- _STATED TASK 1_
Answer these questions about the Walton opinion:
(a) Which court decided the case, and on what date?
(b) Who served as attorney for the appellee?
(c) What was the court's decision?
- _STATED TASK 2_
Quote the stretch of the Walton opinion from "Walton raises several" through "preparing and defending its fee petition.", word for word.
- _STATED TASK 3_
According to the Walton opinion, what order is Walton appealing, and what did the fees in that order cover?

Walton v. Claybridge Homeowners Ass'n, Inc.

825 N.E.2d 818 | Ind. Ct. App. | 2005

825 N.E.2d 818 (2005)

Deborah M. WALTON, Appellant,
v.
CLAYBRIDGE HOMEOWNERS ASSOCIATION, INC., Appellee.

No. 29A02-0408-CV-661.

Court of Appeals of Indiana.

April 12, 2005.

*820 Deborah M. Walton, Indianapolis, IN, for Appellant, Pro se.

Elizabeth I. Van Tassel, Coots, Henke & Wheeler, P.C., Carmel, IN, Attorney for Appellee.

OPINION

RILEY, Judge.

STATEMENT OF THE CASE

Appellant-Defendant, Deborah M. Walton (Walton), appeals the trial court's Order awarding Appellee-Plaintiff, Clay-bridge Homeowners Association, Inc. (HOA) attorney fees and costs incurred in defending an appeal and filing and defending its fee petition.

We affirm.

ISSUES

Walton raises several issues on appeal, which we restate as follows:

(1) whether the trial court erred by awarding the HOA attorney fees and costs incurred in defending Walton's appeal of the trial court's order granting an injunction; and
(2) whether the trial court erred by awarding the HOA attorney fees and costs incurred in preparing and defending its fee petition.

(Region and label listings)
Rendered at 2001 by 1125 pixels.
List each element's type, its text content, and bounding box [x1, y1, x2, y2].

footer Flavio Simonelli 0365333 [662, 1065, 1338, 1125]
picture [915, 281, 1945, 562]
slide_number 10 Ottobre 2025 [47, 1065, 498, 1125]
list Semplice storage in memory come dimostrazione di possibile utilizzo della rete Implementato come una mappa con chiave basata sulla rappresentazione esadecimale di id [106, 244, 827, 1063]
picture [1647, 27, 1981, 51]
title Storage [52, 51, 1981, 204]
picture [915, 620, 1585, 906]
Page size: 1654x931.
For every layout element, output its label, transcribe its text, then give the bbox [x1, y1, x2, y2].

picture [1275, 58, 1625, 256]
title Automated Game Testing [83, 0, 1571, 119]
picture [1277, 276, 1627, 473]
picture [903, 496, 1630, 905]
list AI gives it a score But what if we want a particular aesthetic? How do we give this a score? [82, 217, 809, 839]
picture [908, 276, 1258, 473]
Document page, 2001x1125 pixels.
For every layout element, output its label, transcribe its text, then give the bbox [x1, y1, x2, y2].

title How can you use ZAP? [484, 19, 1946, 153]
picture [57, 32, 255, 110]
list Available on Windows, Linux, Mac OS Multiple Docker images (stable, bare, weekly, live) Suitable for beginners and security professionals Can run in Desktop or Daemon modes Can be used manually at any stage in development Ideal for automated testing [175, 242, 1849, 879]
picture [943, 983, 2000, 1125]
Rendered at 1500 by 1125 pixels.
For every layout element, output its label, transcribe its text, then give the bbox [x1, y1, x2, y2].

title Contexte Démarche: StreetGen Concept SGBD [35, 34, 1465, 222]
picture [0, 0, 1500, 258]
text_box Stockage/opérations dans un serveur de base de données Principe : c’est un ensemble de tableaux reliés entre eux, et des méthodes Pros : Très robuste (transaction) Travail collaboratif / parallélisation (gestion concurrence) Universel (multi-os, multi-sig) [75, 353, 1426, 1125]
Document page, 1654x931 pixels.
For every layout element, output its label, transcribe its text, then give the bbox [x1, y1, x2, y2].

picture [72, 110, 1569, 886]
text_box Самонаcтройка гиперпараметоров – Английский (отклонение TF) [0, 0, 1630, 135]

- _PROBLEM SOLUTION 1_
(a) The Court of Appeals of Indiana, on April 12, 2005.
(b) Elizabeth I. Van Tassel, of Coots, Henke & Wheeler, P.C., Carmel, IN.
(c) The court affirmed.

- _PROBLEM SOLUTION 2_
Walton raises several issues on appeal, which we restate as follows:

(1) whether the trial court erred by awarding the HOA attorney fees and costs incurred in defending Walton's appeal of the trial court's order granting an injunction; and
(2) whether the trial court erred by awarding the HOA attorney fees and costs incurred in preparing and defending its fee petition.

- _PROBLEM SOLUTION 3_
Walton is appealing the trial court's order awarding the HOA attorney fees and costs. Those fees and costs were incurred in defending Walton's appeal of the trial court's order granting an injunction, and in preparing and defending the HOA's fee petition.